Existing home sales declined in August for the second month in succession, according to the National Association of Realtors in a new report issued Thursday. The NAR blamed low inventories and rising home prices for the decline, noting that the Northeast – an area where inventory levels are significantly higher – was the only region to see an increase in sales.
“Hopes of a meaningful sales breakthrough as a result of this summer’s historically low mortgage rates failed to materialize because supply and affordability restrictions continue to keep too many would-be buyers on the sidelines,” explained Lawrence Yun, NAR’s chief economist, in a statement.
The NAR’s figures show that existing home sales fell by 0.9 percent in August to a seasonally adjusted annual rate of 5.33 million, which puts sales at the second lowest pace of the year. Nonetheless, one encouraging sign is that sales are still up 0.8 percent compared to August 2015, which saw 5.29 million total sales.
According to Yun, the healthy labor market in most parts of the country should’ve led to more demand for home purchases. But unfortunately, “sales in a majority of the country have inched backwards because inventory isn’t picking up to tame price growth and replace what’s being quickly sold,” Yun said.
Crunching the numbers
The NAR’s latest report found that the median existing-home price for all housing types stood at $240,200, a 5.1 percent increase from one year ago – a statistic which strongly suggests more people are being priced out of the market. The report also found that the average home spends 36 days on the market before being sold, compared to 47 days one year ago – no doubt due to the limited inventory in many parts of the country.

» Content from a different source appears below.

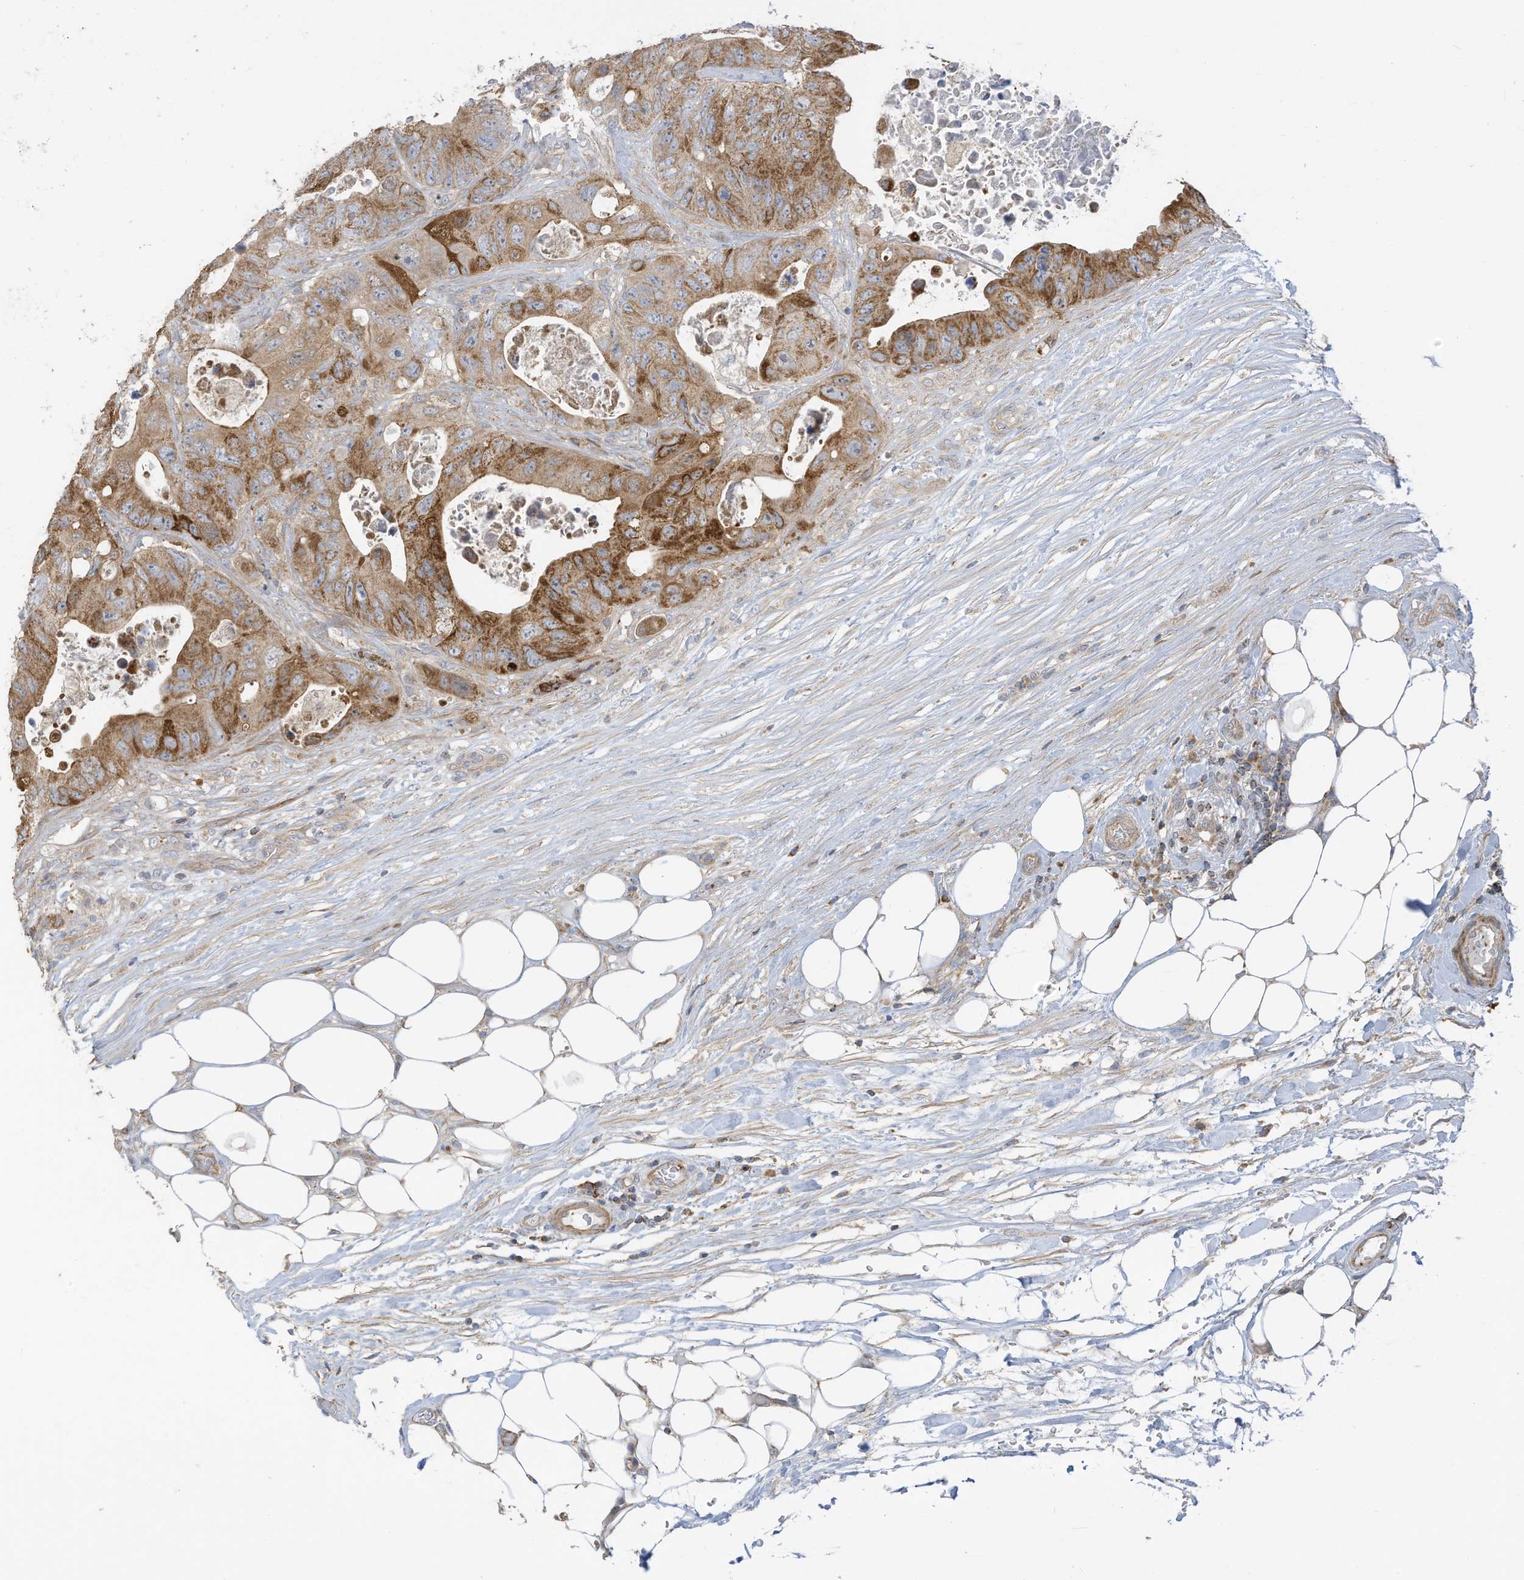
{"staining": {"intensity": "moderate", "quantity": ">75%", "location": "cytoplasmic/membranous"}, "tissue": "colorectal cancer", "cell_type": "Tumor cells", "image_type": "cancer", "snomed": [{"axis": "morphology", "description": "Adenocarcinoma, NOS"}, {"axis": "topography", "description": "Colon"}], "caption": "Immunohistochemistry staining of colorectal cancer, which demonstrates medium levels of moderate cytoplasmic/membranous expression in about >75% of tumor cells indicating moderate cytoplasmic/membranous protein staining. The staining was performed using DAB (brown) for protein detection and nuclei were counterstained in hematoxylin (blue).", "gene": "GTPBP2", "patient": {"sex": "female", "age": 46}}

Another key finding was that all-cash sales made up 22 percent of all transactions in August, the same as one year ago. The bulk of cash sales were completed by individual investors, who snapped up 13 percent of all homes in August, compared to just 12 percent in August 2015.
The report also shows that distressed sales continue to decline. Foreclosed homes and short sales made up five percent of all August sales, compared to seven percent one year before. Foreclosures tended to sell for an average discount of 12 percent below market value in August, while short sales were discounted 14 percent.
Last but not least, the NAR’s statistics show that total housing inventory fell by 3.3 percent to just 2.04 million existing homes on the market by the end of August. That’s a shocking 10.1 percent decrease from the same month last year, when 2.27 million homes were listed on the market. Currently, the NAR reckons we have a 4.6 month supply of homes for sale at the current pace.
All in all the report spells bad news for the real estate industry, something that’s deeply worrying for the NAR’s Yun.
“It’s very concerning to see that inventory conditions not only show no signs of improving but have actually worsened in recent months from their already suppressed levels a year ago,” Yun said. “Without more supply, the U.S. home ownership rate will remain near 50-year lows.”